Segment Start: Records for the task
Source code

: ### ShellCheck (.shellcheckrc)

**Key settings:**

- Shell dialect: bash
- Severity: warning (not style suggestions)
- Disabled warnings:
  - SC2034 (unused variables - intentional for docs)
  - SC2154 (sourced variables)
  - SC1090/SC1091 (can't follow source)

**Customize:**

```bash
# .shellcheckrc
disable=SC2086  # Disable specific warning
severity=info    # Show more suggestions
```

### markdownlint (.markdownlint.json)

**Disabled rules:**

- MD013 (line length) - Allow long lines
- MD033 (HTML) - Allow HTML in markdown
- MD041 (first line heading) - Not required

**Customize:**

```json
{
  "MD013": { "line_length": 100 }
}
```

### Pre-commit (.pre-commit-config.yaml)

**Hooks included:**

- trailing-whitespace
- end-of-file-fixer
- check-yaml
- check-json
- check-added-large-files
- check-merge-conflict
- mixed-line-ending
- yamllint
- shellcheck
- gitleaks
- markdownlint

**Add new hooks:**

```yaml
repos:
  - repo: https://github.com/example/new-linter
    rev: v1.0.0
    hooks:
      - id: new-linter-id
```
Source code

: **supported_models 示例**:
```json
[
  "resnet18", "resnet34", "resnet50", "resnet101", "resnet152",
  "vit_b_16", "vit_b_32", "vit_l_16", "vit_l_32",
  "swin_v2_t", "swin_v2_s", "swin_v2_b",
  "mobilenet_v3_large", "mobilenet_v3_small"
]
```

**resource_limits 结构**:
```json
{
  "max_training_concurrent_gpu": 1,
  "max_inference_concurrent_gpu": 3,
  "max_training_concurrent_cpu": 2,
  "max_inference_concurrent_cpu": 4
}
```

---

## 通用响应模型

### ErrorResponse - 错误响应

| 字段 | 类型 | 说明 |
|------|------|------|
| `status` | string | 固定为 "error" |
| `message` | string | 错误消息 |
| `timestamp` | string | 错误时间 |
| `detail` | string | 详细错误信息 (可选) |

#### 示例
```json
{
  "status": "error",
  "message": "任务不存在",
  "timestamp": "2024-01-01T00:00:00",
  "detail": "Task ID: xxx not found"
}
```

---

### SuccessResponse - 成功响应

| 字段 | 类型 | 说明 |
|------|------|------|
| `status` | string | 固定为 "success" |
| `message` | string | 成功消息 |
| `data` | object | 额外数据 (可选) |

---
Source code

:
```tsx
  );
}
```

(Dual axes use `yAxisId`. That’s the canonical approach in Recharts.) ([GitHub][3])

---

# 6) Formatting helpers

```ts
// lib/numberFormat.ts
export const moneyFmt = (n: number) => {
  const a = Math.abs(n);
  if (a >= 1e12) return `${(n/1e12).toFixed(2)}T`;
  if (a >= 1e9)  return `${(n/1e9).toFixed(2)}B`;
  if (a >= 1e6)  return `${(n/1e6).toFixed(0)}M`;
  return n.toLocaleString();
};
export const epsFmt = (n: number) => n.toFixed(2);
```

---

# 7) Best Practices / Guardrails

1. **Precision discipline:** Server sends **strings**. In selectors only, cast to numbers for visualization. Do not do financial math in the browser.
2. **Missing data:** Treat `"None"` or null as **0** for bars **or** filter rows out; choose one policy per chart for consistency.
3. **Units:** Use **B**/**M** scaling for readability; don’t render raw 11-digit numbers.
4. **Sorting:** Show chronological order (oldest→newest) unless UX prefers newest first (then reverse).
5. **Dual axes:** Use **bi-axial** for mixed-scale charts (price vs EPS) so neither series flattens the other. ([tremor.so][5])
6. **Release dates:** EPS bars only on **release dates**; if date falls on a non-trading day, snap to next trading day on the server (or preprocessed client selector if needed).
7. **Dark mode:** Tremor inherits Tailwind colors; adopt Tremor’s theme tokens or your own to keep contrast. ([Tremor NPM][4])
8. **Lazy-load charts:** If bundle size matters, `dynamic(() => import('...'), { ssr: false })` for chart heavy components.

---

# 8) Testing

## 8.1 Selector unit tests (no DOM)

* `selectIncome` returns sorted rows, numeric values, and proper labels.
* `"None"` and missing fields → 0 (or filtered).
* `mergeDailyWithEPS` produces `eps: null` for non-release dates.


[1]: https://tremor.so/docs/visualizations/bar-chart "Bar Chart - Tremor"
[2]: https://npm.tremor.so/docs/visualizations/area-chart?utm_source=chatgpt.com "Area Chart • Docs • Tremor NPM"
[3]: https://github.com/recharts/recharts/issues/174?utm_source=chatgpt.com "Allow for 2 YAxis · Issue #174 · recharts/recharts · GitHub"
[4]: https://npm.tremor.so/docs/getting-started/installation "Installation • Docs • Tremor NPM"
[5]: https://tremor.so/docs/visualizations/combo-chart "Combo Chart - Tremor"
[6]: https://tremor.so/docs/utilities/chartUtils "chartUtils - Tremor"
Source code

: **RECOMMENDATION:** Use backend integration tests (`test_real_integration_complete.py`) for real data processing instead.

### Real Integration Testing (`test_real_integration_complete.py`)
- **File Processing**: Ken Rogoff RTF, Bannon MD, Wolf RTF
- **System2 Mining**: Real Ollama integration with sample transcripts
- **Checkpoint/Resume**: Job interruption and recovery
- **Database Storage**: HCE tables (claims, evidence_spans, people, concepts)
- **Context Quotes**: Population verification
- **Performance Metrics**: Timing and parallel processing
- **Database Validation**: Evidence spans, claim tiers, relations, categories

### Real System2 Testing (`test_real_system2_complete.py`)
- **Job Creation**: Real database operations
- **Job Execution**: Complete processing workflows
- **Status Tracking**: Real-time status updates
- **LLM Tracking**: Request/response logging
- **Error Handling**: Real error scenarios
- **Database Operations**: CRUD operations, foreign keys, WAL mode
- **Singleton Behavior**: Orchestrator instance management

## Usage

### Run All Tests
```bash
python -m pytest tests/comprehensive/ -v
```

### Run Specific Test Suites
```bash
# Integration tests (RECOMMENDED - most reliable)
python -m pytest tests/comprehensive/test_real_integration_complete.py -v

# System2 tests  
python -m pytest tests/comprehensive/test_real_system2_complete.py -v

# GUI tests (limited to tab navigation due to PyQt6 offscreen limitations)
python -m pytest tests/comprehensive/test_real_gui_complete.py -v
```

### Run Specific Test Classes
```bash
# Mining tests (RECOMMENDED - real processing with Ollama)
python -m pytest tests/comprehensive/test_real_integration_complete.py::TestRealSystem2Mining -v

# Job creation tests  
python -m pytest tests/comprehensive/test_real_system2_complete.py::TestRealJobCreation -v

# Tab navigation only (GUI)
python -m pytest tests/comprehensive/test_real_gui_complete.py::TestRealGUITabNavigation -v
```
Segment End: Records for the task
> Task to carry out: Go through the material and copy each line that contains "https".

> Written solution:
  - repo: https://github.com/example/new-linter
[1]: https://tremor.so/docs/visualizations/bar-chart "Bar Chart - Tremor"
[2]: https://npm.tremor.so/docs/visualizations/area-chart?utm_source=chatgpt.com "Area Chart • Docs • Tremor NPM"
[3]: https://github.com/recharts/recharts/issues/174?utm_source=chatgpt.com "Allow for 2 YAxis · Issue #174 · recharts/recharts · GitHub"
[4]: https://npm.tremor.so/docs/getting-started/installation "Installation • Docs • Tremor NPM"
[5]: https://tremor.so/docs/visualizations/combo-chart "Combo Chart - Tremor"
[6]: https://tremor.so/docs/utilities/chartUtils "chartUtils - Tremor"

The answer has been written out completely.